Introduction to Demonetization
Demonetization happed on 8th November, 2016 when the Indian Government declared that the Rs.500/- and Rs.1000/- currency notes were not longer legal tenders. The move was sudden which stunned the Indian Economy where there is a parallel cash economy operating at all times. It is estimated that 86% of the currency was pulled out of Circulation. The Government claimed that this was a necessary step to curb Black money and rampant counterfeit currency which was used to fund illegal and dangerous activities like terrorism. The suddenness of the scheme had huge side effects.

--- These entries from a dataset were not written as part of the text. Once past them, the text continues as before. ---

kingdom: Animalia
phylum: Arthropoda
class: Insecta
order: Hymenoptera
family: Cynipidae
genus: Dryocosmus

Impact of Demonetization on Indian Economy
People lost work hours because they were forced to stand in long ques outside banks to either exchange the old currency that they had or procure new currency. 86% of the cash currency was pulled out of the system resulting in the industry to come to a grinding halt. There was a sudden dip in GDP of the country. Many economists claimed that it will take at least 2 years for the economy of the country to recover. The Government was not prepared to tackle the situation.
The new currency was way short in supply as compared to the demand. The cost of withdrawal of the currency and printing and issue of new currency was greater than the benefits claimed. The Government has till date not quantified or published data for the benefit of the public to clarify the benefits derived from demonetization.
Advantages of Demonetization
Advantages of Demonetization ‘claimed’ have been removal of black money and breaking the back of Terrorist and illegal activities in India. There is no substantial proof of this being achieved by Demonetization. However, the citizens of the country have moved towards cashless economy. During the initial period inflation rate went down with the prices of commodities declining.
Banking operations have become stronger, their lending portfolio has increased from MSME’s and small businesses. People are better equipped with handling virtual money instead of paper currency. Also, the month of November, 2016 saw maximum collections by the Government, Municipal and Civil bodies in terms over due and advance taxes and utility bills. Example: The Greater Hyderabad Municipal Corporation reported collecting about 160 crores in cash payments of outstanding and advance taxes, within first four days of demonetization.
Down side of Demonetization
There was a definite slow down of the economy. Many sectors were hit hard like real estate and automobile. Agriculture sector was worst hit because it is 80% cash based. Resentment was there because of the poor planning and implementation.
According to RBI 99.3% of the currency which was in the market came back into the banking system which is interpreted as either there was very little black money in the market or the entire exercise was futile as all the black money has been laundered and is back into the system. Many are also of the view that the newly introduced Rs.2000/- currency note will increase the presence of black money because of ease of storage and hoarding.
According to the Industry Professionals, Demonetization was a step that should have been avoided since it had negative impact on the Indian Economy and did not reap any substantial benefits.